File descriptors are standard numerical values representing input/output streams:

Value	Descriptor
0	STDIN Standard Input
1	STDOUT Standard Output
2	STDERR Standard Error
≥3	Other pipes and files

Therefore, mov X0, #1 meant storing the value 1 into the register X0, thus using STDOUT for whatever i/o the operation is going to do next.

Registors

Here are some other registers in the Unix system. A cheatsheat can be found here

1. Caller-Saved Registers (X0-X15): These are used for passing arguments and temporary data. The caller must save their values if needed after the function call.
2. Callee-Saved Registers (X19-X28): These are preserved across function calls, meaning the called function must save and restore them if it modifies their values.
3. Special Purpose (X16, X17, X29, X30): Reserved for specific tasks like branching, stack management, and function returns.

Then here's the second line

adr X1, helloworld

The adr instruction stores helloworld's address. This is because the cpu isn't capable of storing the whole string. Passing address is quite common, such as scanf("%s", &num) in C. Actually, when using stdin, it's almost the same.

X1 is the second parameter for a function call, which, here is data to be outputed into the STDOUT stream.

mov X2, hellolen

X2 here stores the length of the data to be printed. hellolen is a var that contained the length of helloworld.

mov X16, #4

The X16 register is for system calls. After setting this and sending a supervisor call, the kernel reads it and decides what to do. Other system call numbers see this chart. Here, we'll be sending a write operation, thus 4.

svc #0x80

The svc instruction sends a supervisor call.

Supervisor Calls

The svc instruction sends a supervisor call, which causes the processor to switch from user mode (or another less-privileged mode) to supervisor mode (or another more-privileged mode). This allows the operating system to perform privileged operations on behalf of the user program. An exception is raised, and the CPU transfers control to an exception handler in the operating system.
The specific action taken by the kernel depends on the value stored in a register (usually X16) and potentially other arguments passed in general-purpose registers. The system call #0x80 is normally used in mach-o systems for normal supervisor calls.

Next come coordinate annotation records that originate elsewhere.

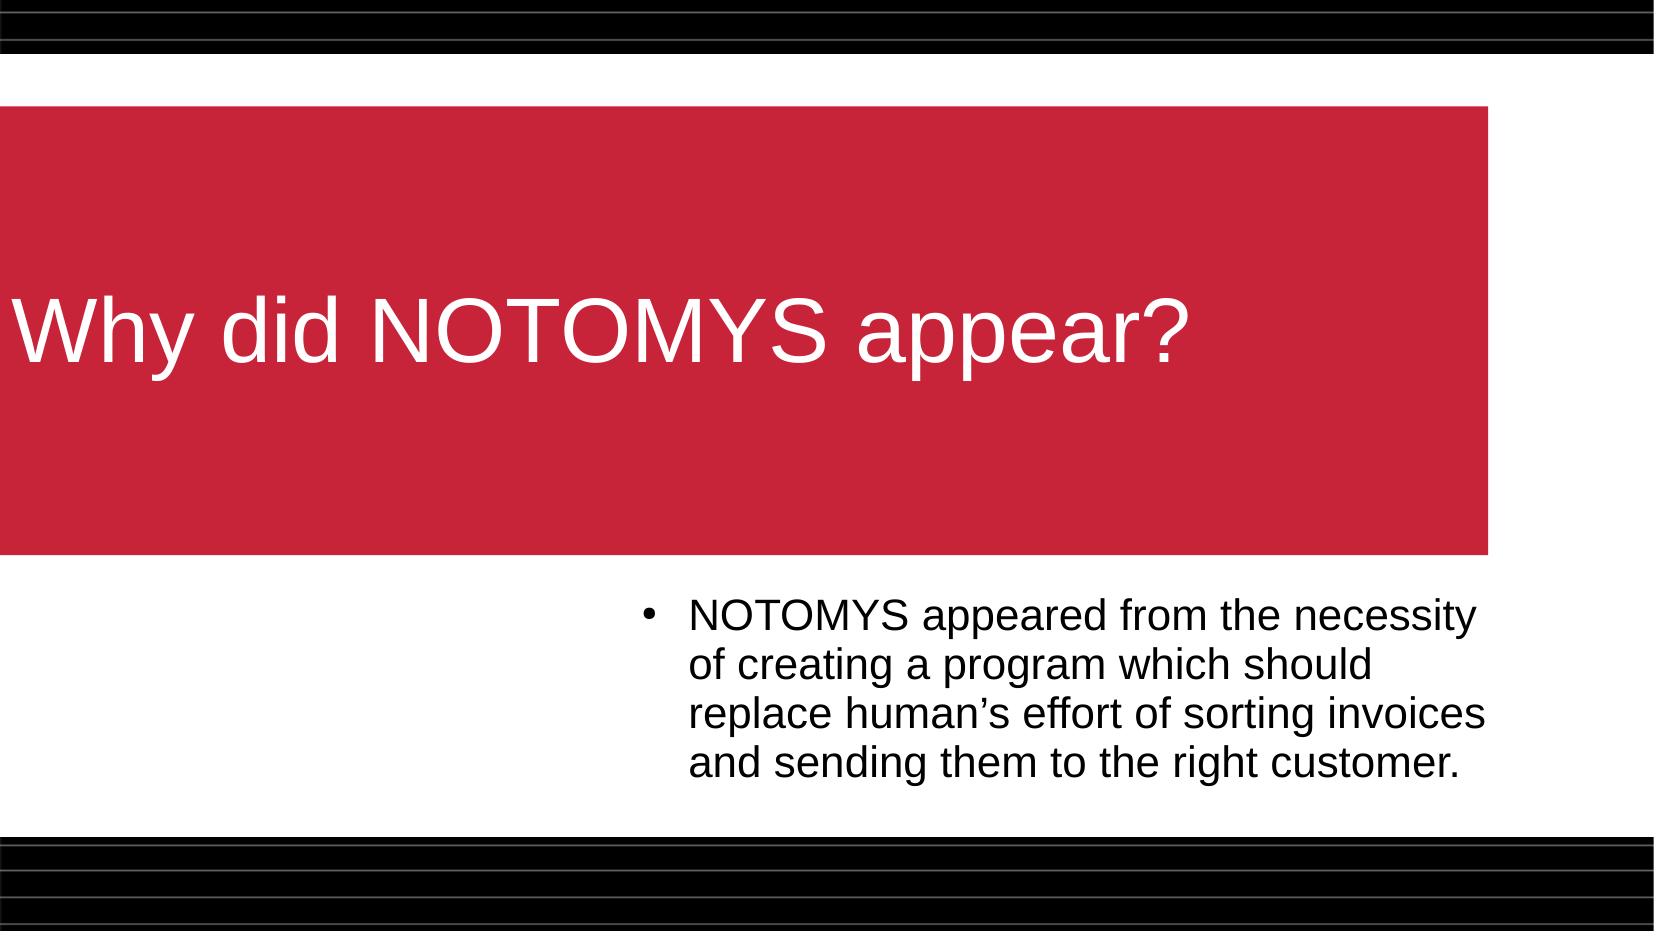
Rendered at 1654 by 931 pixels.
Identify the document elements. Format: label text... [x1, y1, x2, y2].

picture [0, 837, 1654, 931]
list NOTOMYS appeared from the necessity of creating a program which should replace human’s effort of sorting invoices and sending them to the right customer. [625, 590, 1489, 804]
title Why did NOTOMYS appear? [0, 106, 1489, 556]
picture [0, 0, 1654, 54]
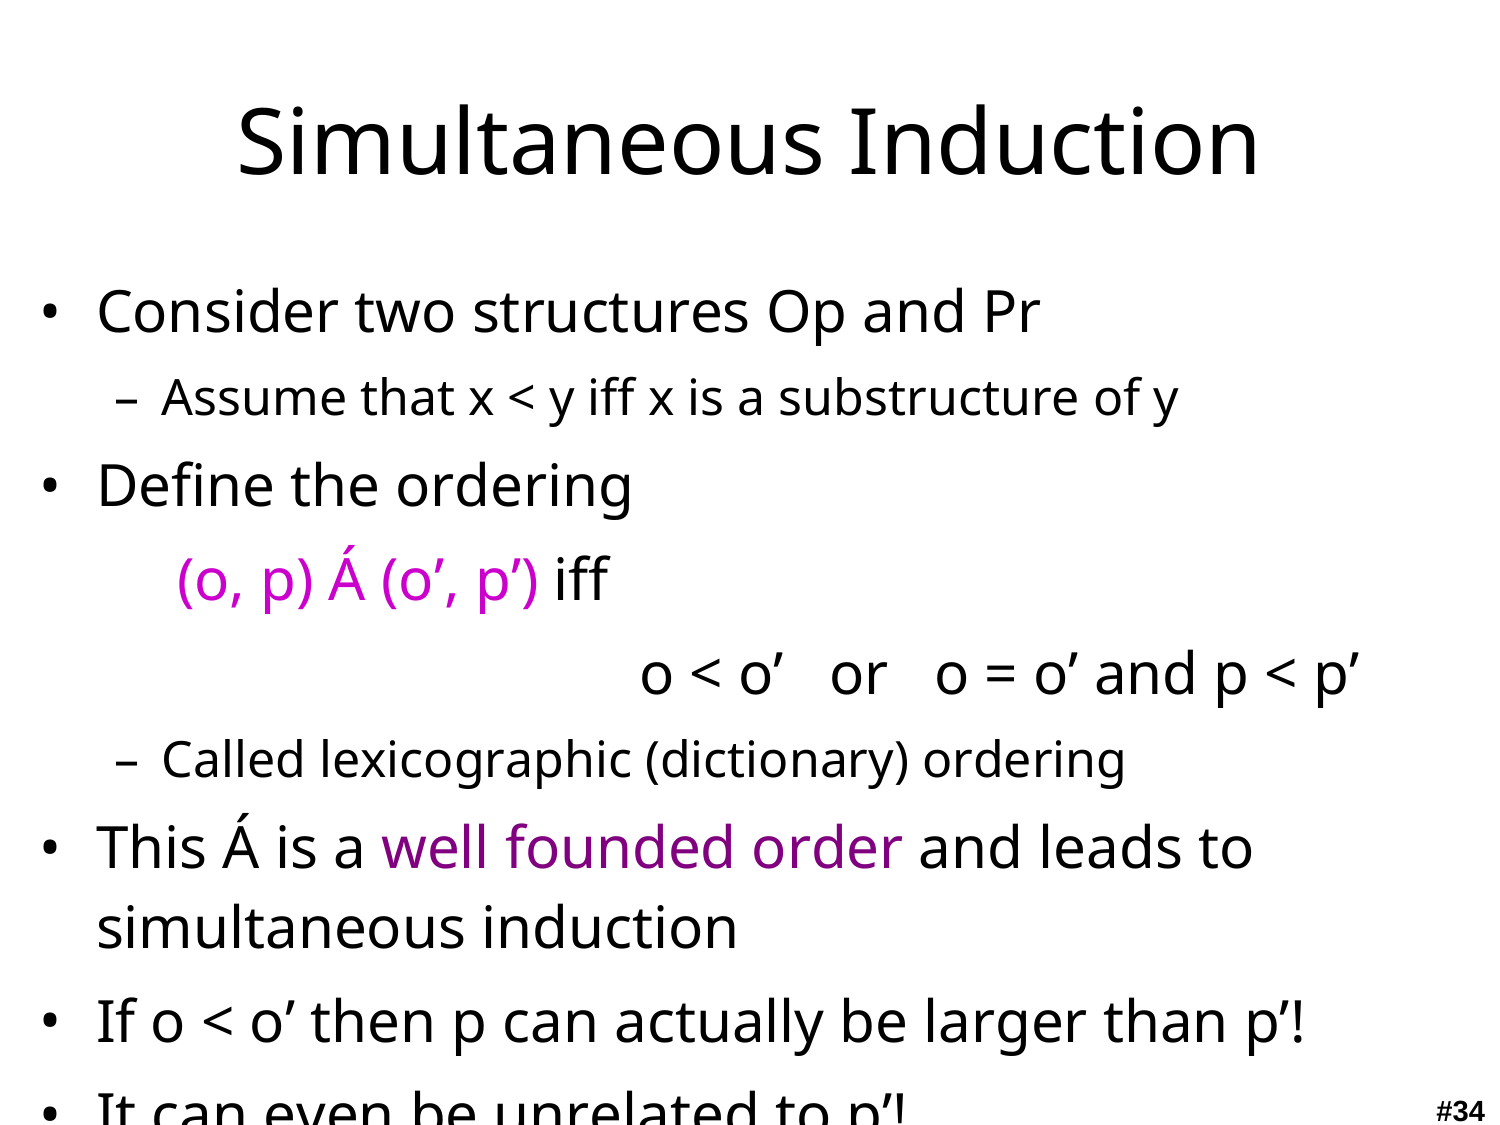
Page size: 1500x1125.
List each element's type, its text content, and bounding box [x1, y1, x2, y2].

title Simultaneous Induction [24, 45, 1476, 233]
list Consider two structures Op and Pr Assume that x < y iff x is a substructure of y Define the ordering (o, p) Á (o’, p’) iff o < o’ or o = o’ and p < p’ Called lexicographic (dictionary) ordering This Á is a well founded order and leads to simultaneous induction If o < o’ then p can actually be larger than p’! It can even be unrelated to p’! [24, 262, 1476, 1101]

_start: mov #0, op_number   ; Set up op type
        ...                 ; Sets up input params and calls other blocks
        svc #0x80           ; Supervisor call

Here, the first section of the program is done, thus printing the string with the following parameters:

• X0 = 1 Writes to STDOUT
• X1 = &helloworld Output what is on the address of helloworld
• X2 = hellolen Output hellolen bytes starting from &helloworld.

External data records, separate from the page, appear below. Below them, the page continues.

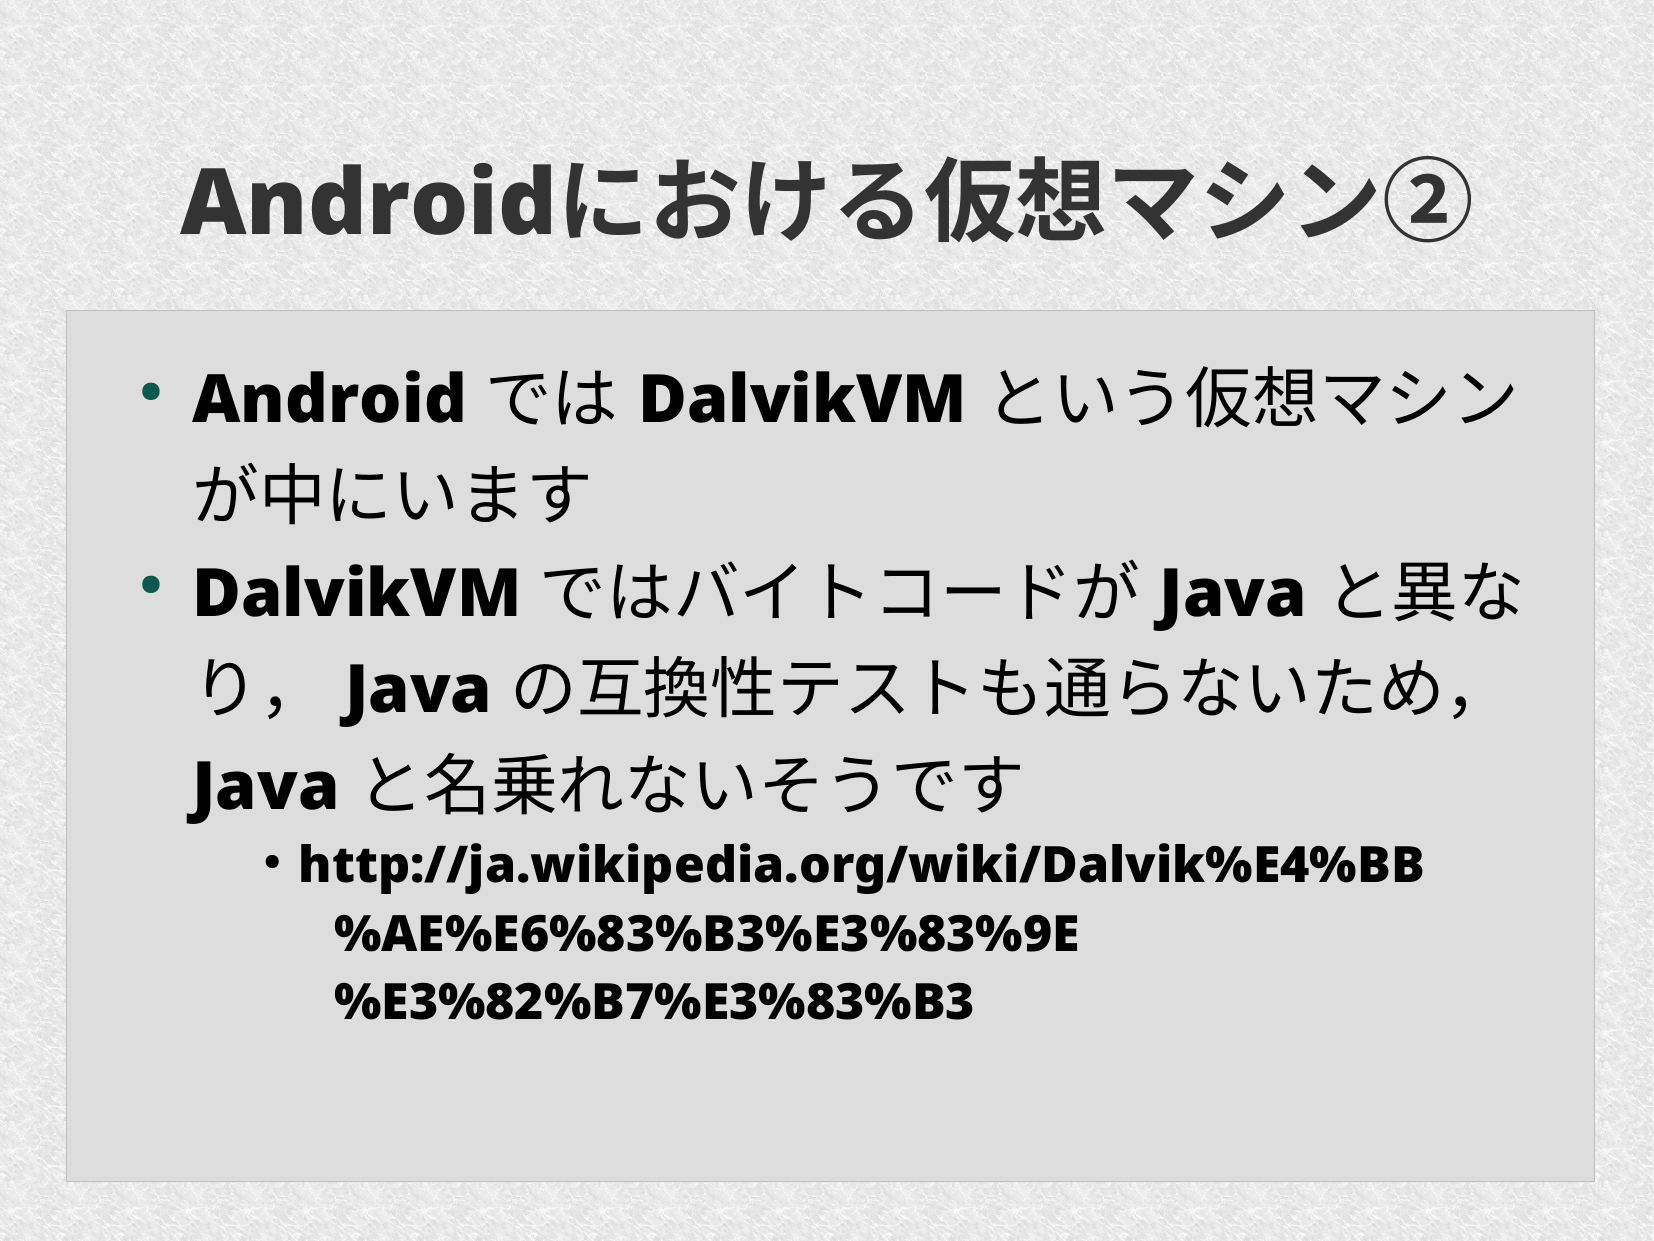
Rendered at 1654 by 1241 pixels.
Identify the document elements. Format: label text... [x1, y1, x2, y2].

picture [0, 0, 1654, 1241]
title Androidにおける仮想マシン② [121, 98, 1534, 291]
list AndroidではDalvikVMという仮想マシンが中にいます DalvikVMではバイトコードがJavaと異なり，Javaの互換性テストも通らないため，Javaと名乗れないそうです http://ja.wikipedia.org/wiki/Dalvik%E4%BB%AE%E6%83%B3%E3%83%9E%E3%82%B7%E3%83%B3 [121, 344, 1534, 1112]
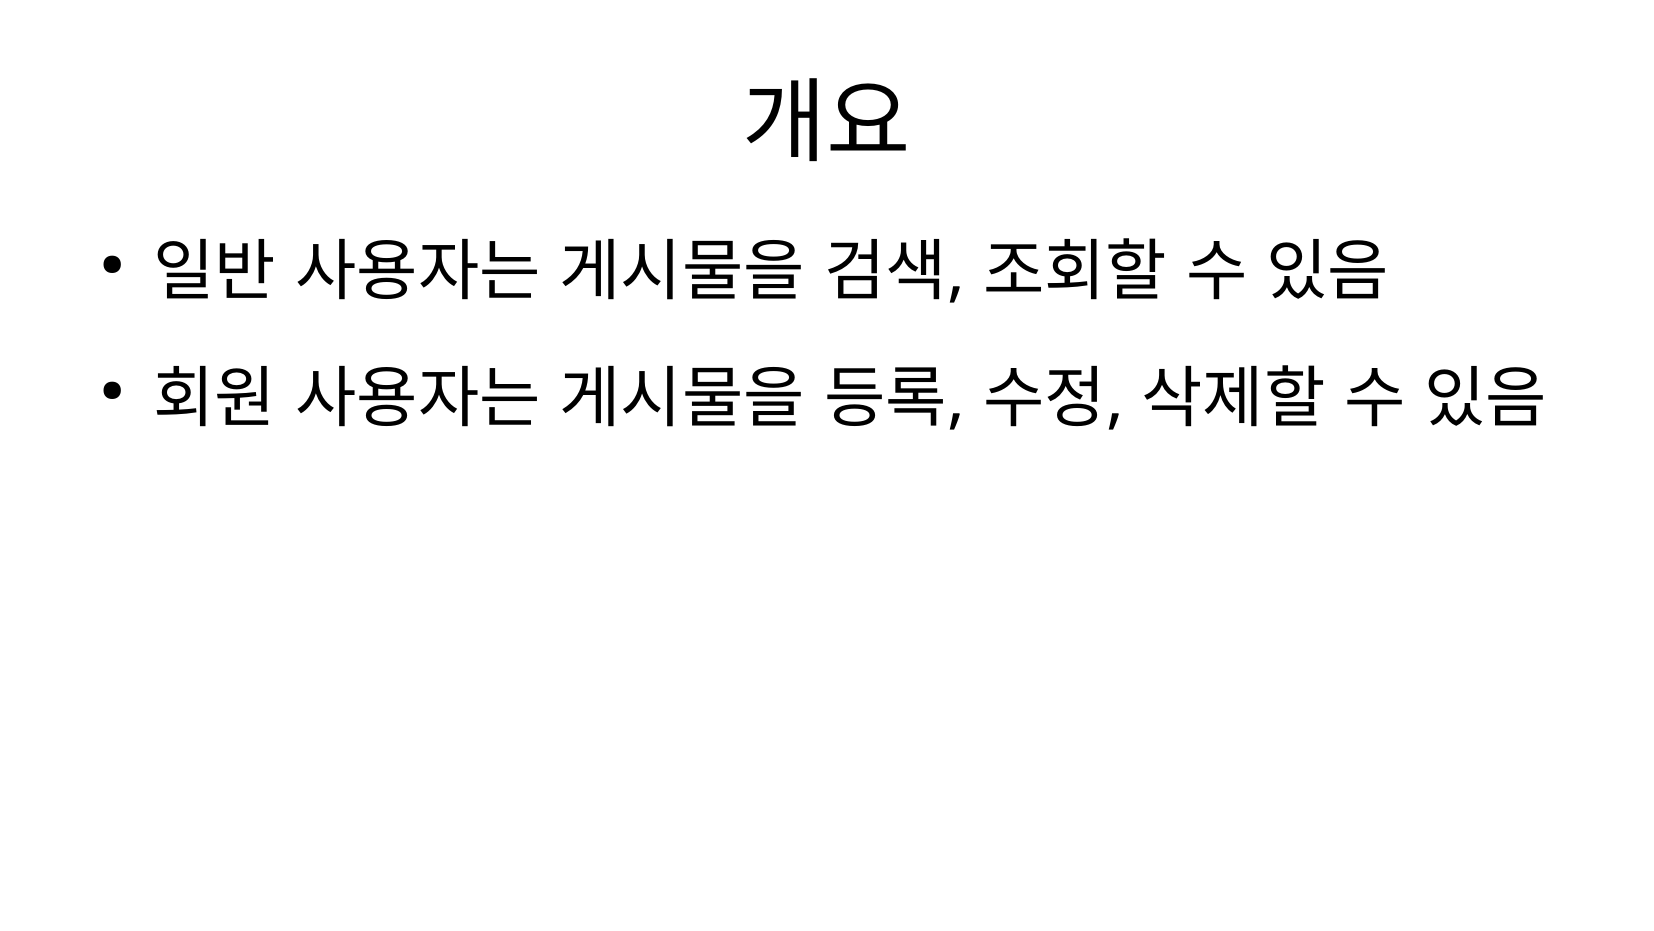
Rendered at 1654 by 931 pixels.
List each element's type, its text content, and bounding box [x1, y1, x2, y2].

list 일반 사용자는 게시물을 검색, 조회할 수 있음 회원 사용자는 게시물을 등록, 수정, 삭제할 수 있음 [82, 217, 1571, 886]
title 개요 [82, 37, 1571, 193]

The printing is done, but valid return status should be given. Therefore

mov X0, #0

Was called, which set the first argument to 0. Here, the first argument will be used later as an exit code.

mov X16, #1

Told the kernel that the system operation should be exit, and therefore X0 should be intepreted as the exit code.

svc #0x80

Called a SVC, which gracefully ended the program.

as helloworld.s -o helloworld.o     # Assemble the code
ld -o helloworld helloworld.o -lSystem -syslibroot `xcrun -sdk macosx --show-sdk-path` -e _start -arch arm64    # Link the source code

If you see any permission issues whilst running, execute

chmod +x helloworld

Now, run the program.

./helloworld.exec
Hello World!

Congrats on your first Hello to the AArch64 Mach-O ASM World!